One Response to Science funding: Kicking our future away

  1. Onkel Bob says:

    As the spouse of a working researcher at a prestigious university not far from the institutions of two men cited, I have to agree that our scientific lead is shrinking. However, the personal efforts of those two men are part of the problem.
    One used his influence to place his wife, a mediocre researcher at best, (2 papers in past 20 years, neither cited by other researchers) in a tenured position at the prestigious university where my spouse is working. I will say that this woman recognizes her privileged position and works to improve the quality of life/work of others in her department. Nevertheless, she occupies a position which she obtained not by merit, rather by association. As such she takes space, resources, and income away from other candidates who may be more worthy.
    The other uses his influence to quash research that does not agree with his world view. I’m not talking about ID, I’m talking about real dispute over the role of particular genes and its role in embryonic development. Commonly referred to as the Kuhn effect, science is not advanced by studying well known or agreed upon concepts, but rather overturning those ideas. However, if someone in a position of authority prevents that action, science will not advance.
    Their efforts demonstrate that their concern only extends so far; as long as the science brings them personal enrichment and doesn’t impinge upon their body of work.
    BTW – The president of that prestigious university also placed his mediocre researcher wife in a tenured position. She has 2 labs that stand empty. So this problem is not an isolated situation. Science would be better served if men such as this were not in academia.
    There are other indications. In the past two years of the MD/PhD program of the prestigious university the majority of incoming candidates were foreign born. Furthermore, women outnumbered men by an 8-2 margin. While this sounds like progress, I am reminded by an Academic of the Sciences that women often fail to make tenure due to various reasons, not the least of which, tenured positions occupied through nepotism.

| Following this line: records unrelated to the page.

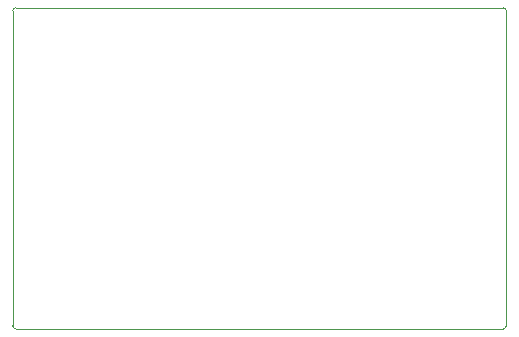
<source format=gm1>
%TF.GenerationSoftware,KiCad,Pcbnew,(5.1.6)-1*%
%TF.CreationDate,2021-02-06T14:44:40-06:00*%
%TF.ProjectId,Arduino_Clone,41726475-696e-46f5-9f43-6c6f6e652e6b,V 1.0*%
%TF.SameCoordinates,Original*%
%TF.FileFunction,Profile,NP*%
%FSLAX46Y46*%
G04 Gerber Fmt 4.6, Leading zero omitted, Abs format (unit mm)*
G04 Created by KiCad (PCBNEW (5.1.6)-1) date 2021-02-06 14:44:40*
%MOMM*%
%LPD*%
G01*
G04 APERTURE LIST*
%TA.AperFunction,Profile*%
%ADD10C,0.050000*%
%TD*%
G04 APERTURE END LIST*
D10*
X140208000Y-71882000D02*
X98933000Y-71882000D01*
X140462000Y-98806000D02*
X140462000Y-72136000D01*
X98933000Y-99060000D02*
X140208000Y-99060000D01*
X98679000Y-72136000D02*
X98679000Y-98806000D01*
X140208000Y-71882000D02*
G75*
G02*
X140462000Y-72136000I0J-254000D01*
G01*
X140462000Y-98806000D02*
G75*
G02*
X140208000Y-99060000I-254000J0D01*
G01*
X98933000Y-99060000D02*
G75*
G02*
X98679000Y-98806000I0J254000D01*
G01*
X98679000Y-72136000D02*
G75*
G02*
X98933000Y-71882000I254000J0D01*
G01*
M02*

</source>
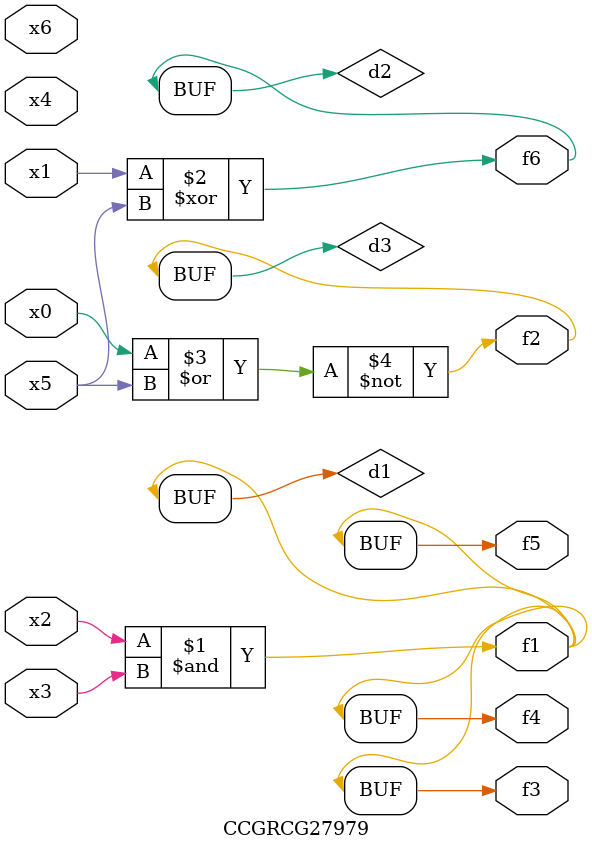
<source format=v>
module CCGRCG27979(
	input x0, x1, x2, x3, x4, x5, x6,
	output f1, f2, f3, f4, f5, f6
);

	wire d1, d2, d3;

	and (d1, x2, x3);
	xor (d2, x1, x5);
	nor (d3, x0, x5);
	assign f1 = d1;
	assign f2 = d3;
	assign f3 = d1;
	assign f4 = d1;
	assign f5 = d1;
	assign f6 = d2;
endmodule

</source>
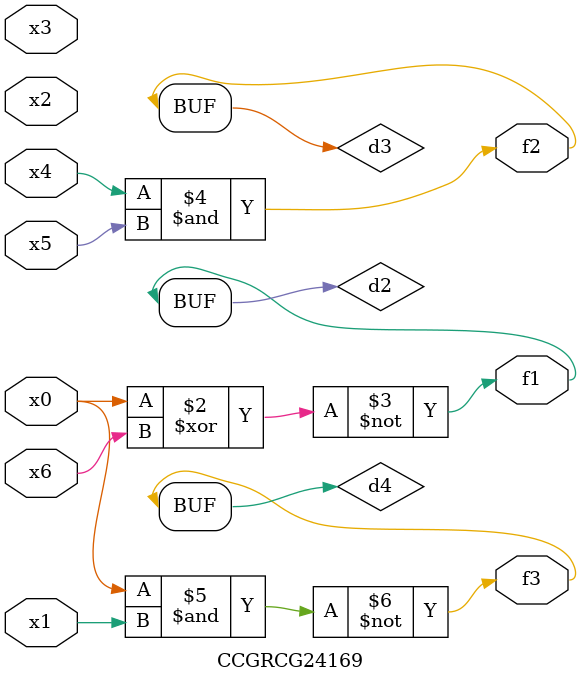
<source format=v>
module CCGRCG24169(
	input x0, x1, x2, x3, x4, x5, x6,
	output f1, f2, f3
);

	wire d1, d2, d3, d4;

	nor (d1, x0);
	xnor (d2, x0, x6);
	and (d3, x4, x5);
	nand (d4, x0, x1);
	assign f1 = d2;
	assign f2 = d3;
	assign f3 = d4;
endmodule

</source>
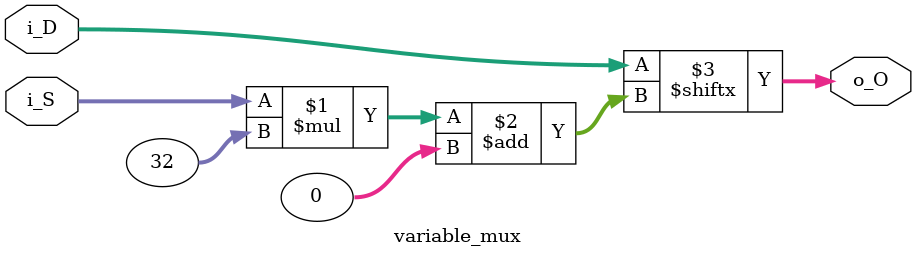
<source format=v>
module variable_mux
    #(parameter DATA_WIDTH = 32,
      parameter NUM_INPUTS = 32)
      
      (
        input  [(DATA_WIDTH*NUM_INPUTS) - 1:0] i_D,
        input  [$clog2(NUM_INPUTS)-1:0]        i_S,
        output [DATA_WIDTH-1:0]                o_O
      
      );
      
    assign o_O = i_D[(i_S * DATA_WIDTH) +: DATA_WIDTH ];
      
endmodule

</source>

    Science is not immune from the Peter Principle. (Laurence Peter observed that we rise to our level of incompetence, and progress no further.) Scientists are good at research, at thinking, at developing and test hypotheses. However, very few are good at personnel management. (My frau admits this freely) Many universities promote / hire post docs based on their research then fail to provide any support or education in management and human relations. Furthermore, PI’s then spend the majority of their time chasing money (grants) instead of actually doing science. They rely on their postdocs and graduate students to do the science.